**AVAILABLE DATA:**
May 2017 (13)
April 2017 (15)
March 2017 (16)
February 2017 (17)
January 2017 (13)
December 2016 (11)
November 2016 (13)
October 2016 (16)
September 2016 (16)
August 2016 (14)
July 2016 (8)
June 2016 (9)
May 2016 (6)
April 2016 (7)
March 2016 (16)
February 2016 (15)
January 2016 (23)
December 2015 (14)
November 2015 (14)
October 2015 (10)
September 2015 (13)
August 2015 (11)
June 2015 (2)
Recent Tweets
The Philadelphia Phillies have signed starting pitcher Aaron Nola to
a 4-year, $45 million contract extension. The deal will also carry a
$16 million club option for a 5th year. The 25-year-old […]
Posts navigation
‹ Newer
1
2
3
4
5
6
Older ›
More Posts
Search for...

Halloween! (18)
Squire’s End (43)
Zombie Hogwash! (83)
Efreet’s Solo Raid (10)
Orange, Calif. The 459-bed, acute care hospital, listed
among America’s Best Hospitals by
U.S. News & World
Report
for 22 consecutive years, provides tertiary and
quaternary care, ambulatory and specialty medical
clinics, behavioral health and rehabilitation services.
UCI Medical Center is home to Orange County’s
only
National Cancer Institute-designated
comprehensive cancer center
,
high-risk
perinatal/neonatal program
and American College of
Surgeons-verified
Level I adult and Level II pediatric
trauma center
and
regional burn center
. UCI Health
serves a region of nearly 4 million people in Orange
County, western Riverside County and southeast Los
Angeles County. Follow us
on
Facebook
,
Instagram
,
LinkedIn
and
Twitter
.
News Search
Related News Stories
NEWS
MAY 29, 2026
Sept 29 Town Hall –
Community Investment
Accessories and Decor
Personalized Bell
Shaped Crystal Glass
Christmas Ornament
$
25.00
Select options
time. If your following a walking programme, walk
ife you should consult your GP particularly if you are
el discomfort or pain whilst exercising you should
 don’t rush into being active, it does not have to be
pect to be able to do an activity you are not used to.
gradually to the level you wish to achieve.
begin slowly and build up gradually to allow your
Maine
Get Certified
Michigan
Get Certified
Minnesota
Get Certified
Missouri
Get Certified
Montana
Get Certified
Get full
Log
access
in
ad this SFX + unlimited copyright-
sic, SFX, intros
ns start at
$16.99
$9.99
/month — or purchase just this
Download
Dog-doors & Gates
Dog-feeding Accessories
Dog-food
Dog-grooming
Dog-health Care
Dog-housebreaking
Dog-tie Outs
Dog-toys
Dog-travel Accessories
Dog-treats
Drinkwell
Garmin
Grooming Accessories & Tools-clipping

**ABOUT THIS TASK:** Each line of the listing should be printed again, exactly.

**RESULT BELOW:**
May 2017 (13)
April 2017 (15)
March 2017 (16)
February 2017 (17)
January 2017 (13)
December 2016 (11)
November 2016 (13)
October 2016 (16)
September 2016 (16)
August 2016 (14)
July 2016 (8)
June 2016 (9)
May 2016 (6)
April 2016 (7)
March 2016 (16)
February 2016 (15)
January 2016 (23)
December 2015 (14)
November 2015 (14)
October 2015 (10)
September 2015 (13)
August 2015 (11)
June 2015 (2)
Recent Tweets
The Philadelphia Phillies have signed starting pitcher Aaron Nola to
a 4-year, $45 million contract extension. The deal will also carry a
$16 million club option for a 5th year. The 25-year-old […]
Posts navigation
‹ Newer
1
2
3
4
5
6
Older ›
More Posts
Search for...

Halloween! (18)
Squire’s End (43)
Zombie Hogwash! (83)
Efreet’s Solo Raid (10)
Orange, Calif. The 459-bed, acute care hospital, listed
among America’s Best Hospitals by
U.S. News & World
Report
for 22 consecutive years, provides tertiary and
quaternary care, ambulatory and specialty medical
clinics, behavioral health and rehabilitation services.
UCI Medical Center is home to Orange County’s
only
National Cancer Institute-designated
comprehensive cancer center
,
high-risk
perinatal/neonatal program
and American College of
Surgeons-verified
Level I adult and Level II pediatric
trauma center
and
regional burn center
. UCI Health
serves a region of nearly 4 million people in Orange
County, western Riverside County and southeast Los
Angeles County. Follow us
on
Facebook
,
Instagram
,
LinkedIn
and
Twitter
.
News Search
Related News Stories
NEWS
MAY 29, 2026
Sept 29 Town Hall –
Community Investment
Accessories and Decor
Personalized Bell
Shaped Crystal Glass
Christmas Ornament
$
25.00
Select options
time. If your following a walking programme, walk
ife you should consult your GP particularly if you are
el discomfort or pain whilst exercising you should
 don’t rush into being active, it does not have to be
pect to be able to do an activity you are not used to.
gradually to the level you wish to achieve.
begin slowly and build up gradually to allow your
Maine
Get Certified
Michigan
Get Certified
Minnesota
Get Certified
Missouri
Get Certified
Montana
Get Certified
Get full
Log
access
in
ad this SFX + unlimited copyright-
sic, SFX, intros
ns start at
$16.99
$9.99
/month — or purchase just this
Download
Dog-doors & Gates
Dog-feeding Accessories
Dog-food
Dog-grooming
Dog-health Care
Dog-housebreaking
Dog-tie Outs
Dog-toys
Dog-travel Accessories
Dog-treats
Drinkwell
Garmin
Grooming Accessories & Tools-clipping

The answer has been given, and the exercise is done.